Indonesia’s religious affairs minister Lukman Hakim Saifuddin has been criticised after he said “materialistic” wives sometimes compel their husbands to engage in corruption.
Lukman urged wives of officials not to be too demanding so that their husbands would not be tempted to take backhanders.
“Not asking too much in terms of worldly possessions would be an extraordinary contribution on the part of women,” he was quoted as saying in a report by Kompas Saturday.
“Corruption has many motives,” said the minister, who is popular for his moderate and tolerant Islamic views. “Sometimes there are demands that are not reasonable.”
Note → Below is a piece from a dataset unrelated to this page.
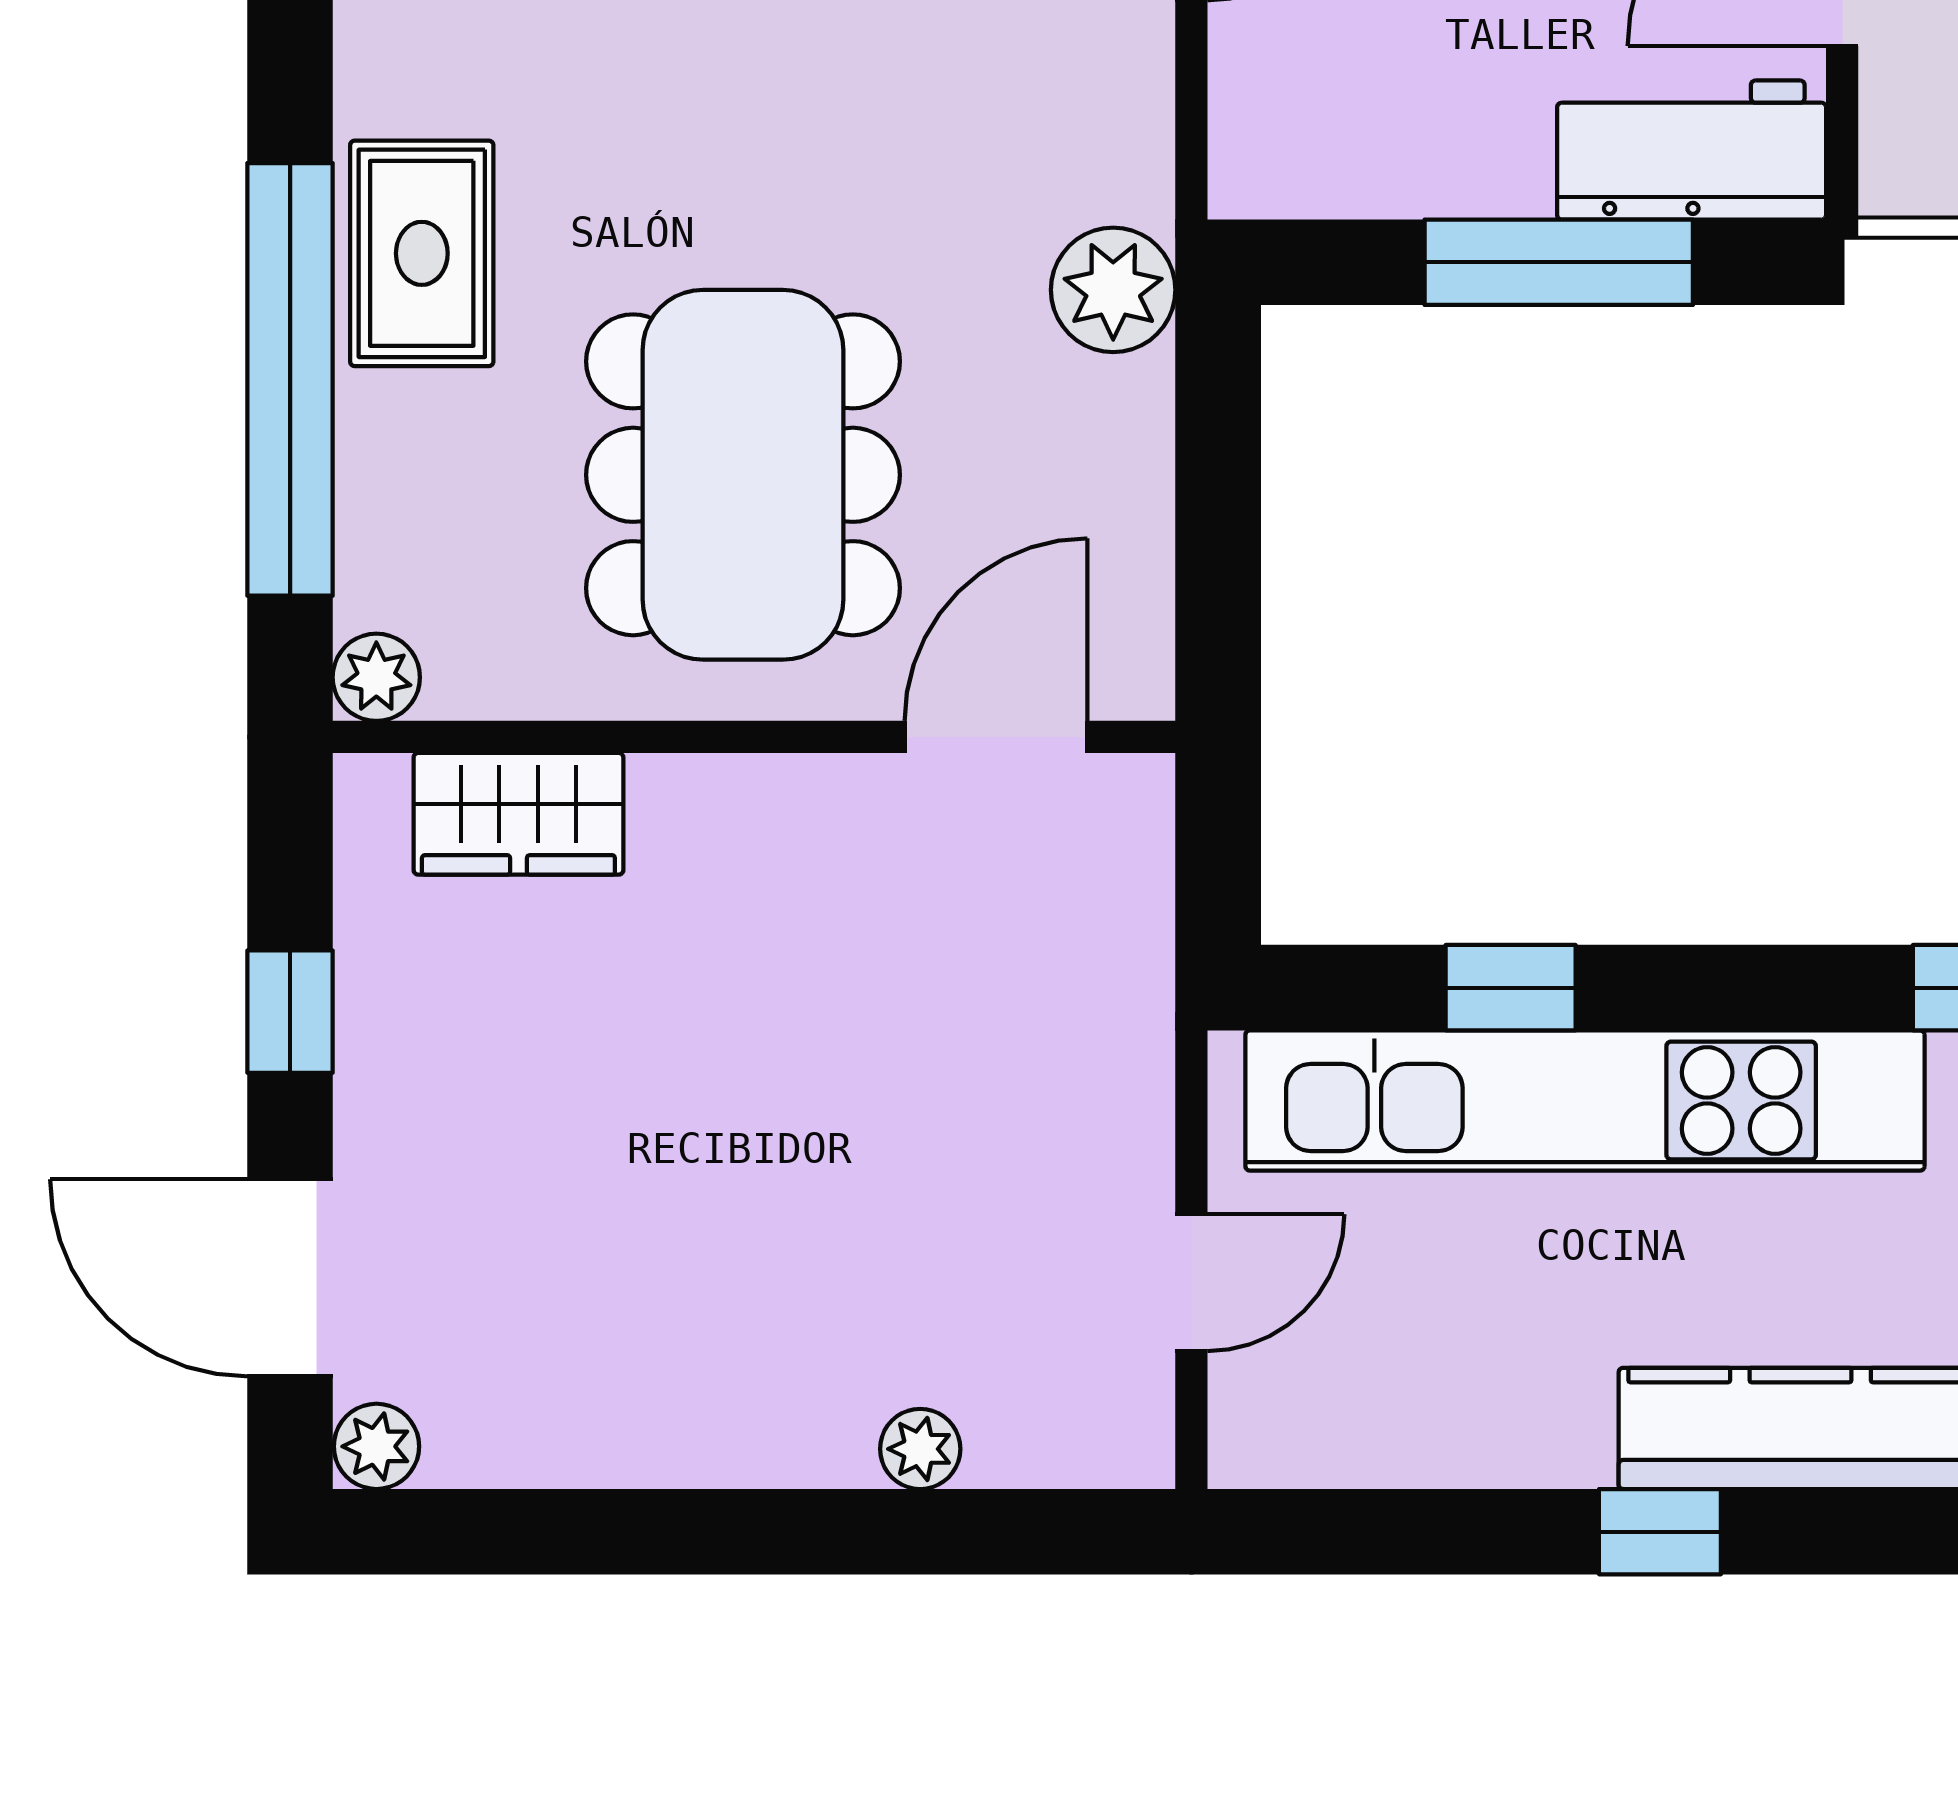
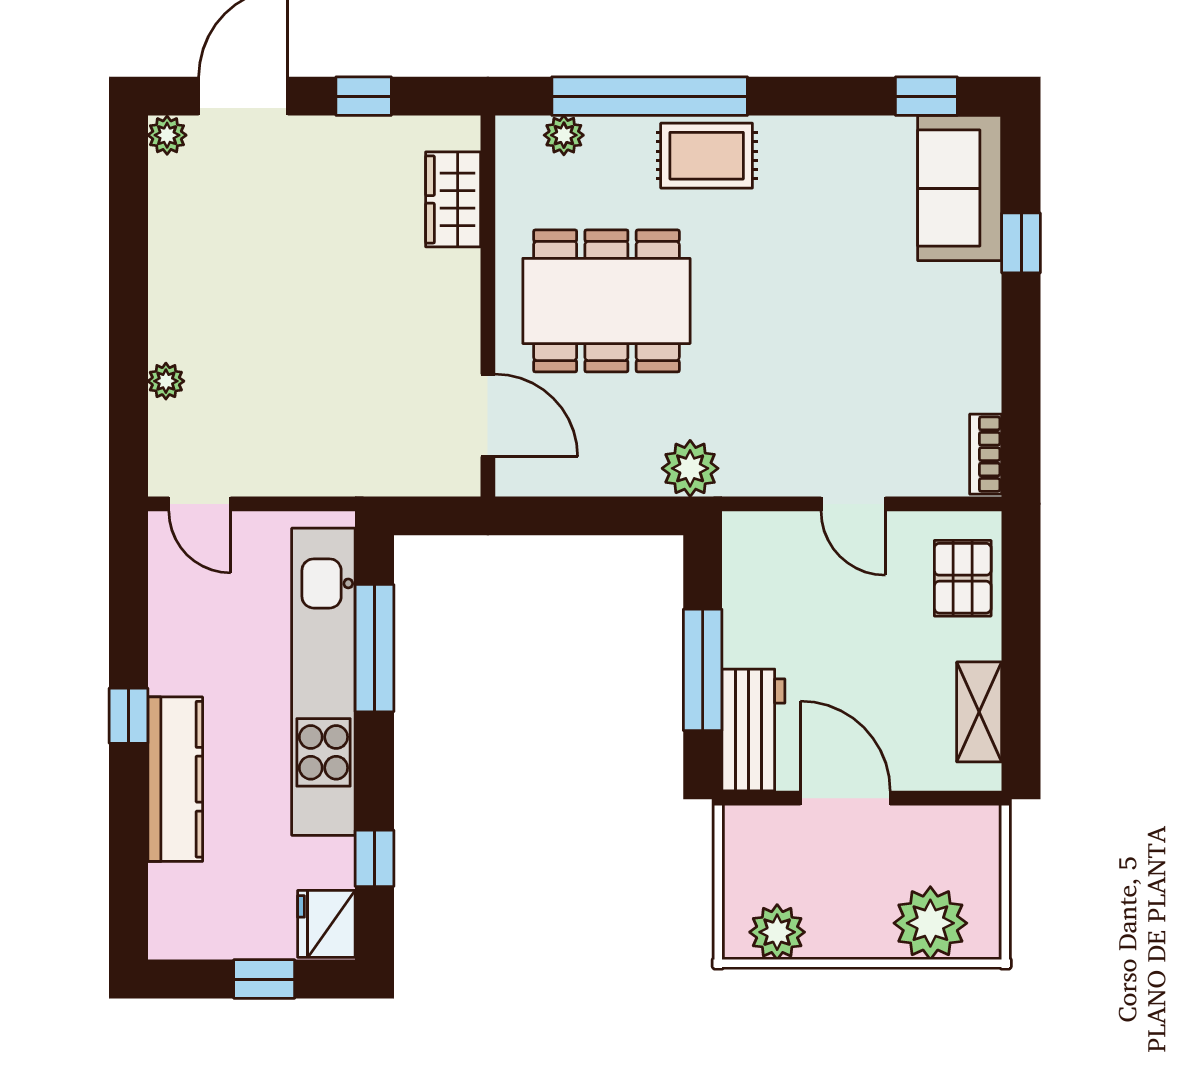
plant: (376, 677) -> (564, 135), moved
window: (1511, 988) -> (375, 648), width x2.17
door: (1191, 1283) -> (200, 504), moved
The remarks drew criticism online.
“We’ve been researching corruption for 20+ years and it’s safe to say this idea is COMPLETELY ridiculous,” Transparency International said in a Facebook post. “Nothing justifies corruption and shifting the blame to women is senseless!”
“Absolutely! Materialistic wives make their high-ranking official husbands corrupt. So do women wearing skimpy outfits. They turn men into rapists,” Ines Indrati wrote on Facebook, sarcastically.
“It doesn’t explain the Porsche 911 in the garage, the Piaget on the wrist and the 21-year-old girlfriend shacked up in [a luxury apartment] but hey, the greedy wife is probably to blame!” said another Facebook user, Paul Dillon.
Indonesia has made progress in fighting endemic graft since an anti-corruption commission with the power to arrest and detain suspects was established in 2003.
The commission has prosecuted former ministers, governors, legislators and central bank chiefs, with a conviction rate of nearly 100 per cent.
Indonesia ranked 88th out of 168 countries in the 2015 corruption perception index released by Transparency International, with number one being the least corrupt.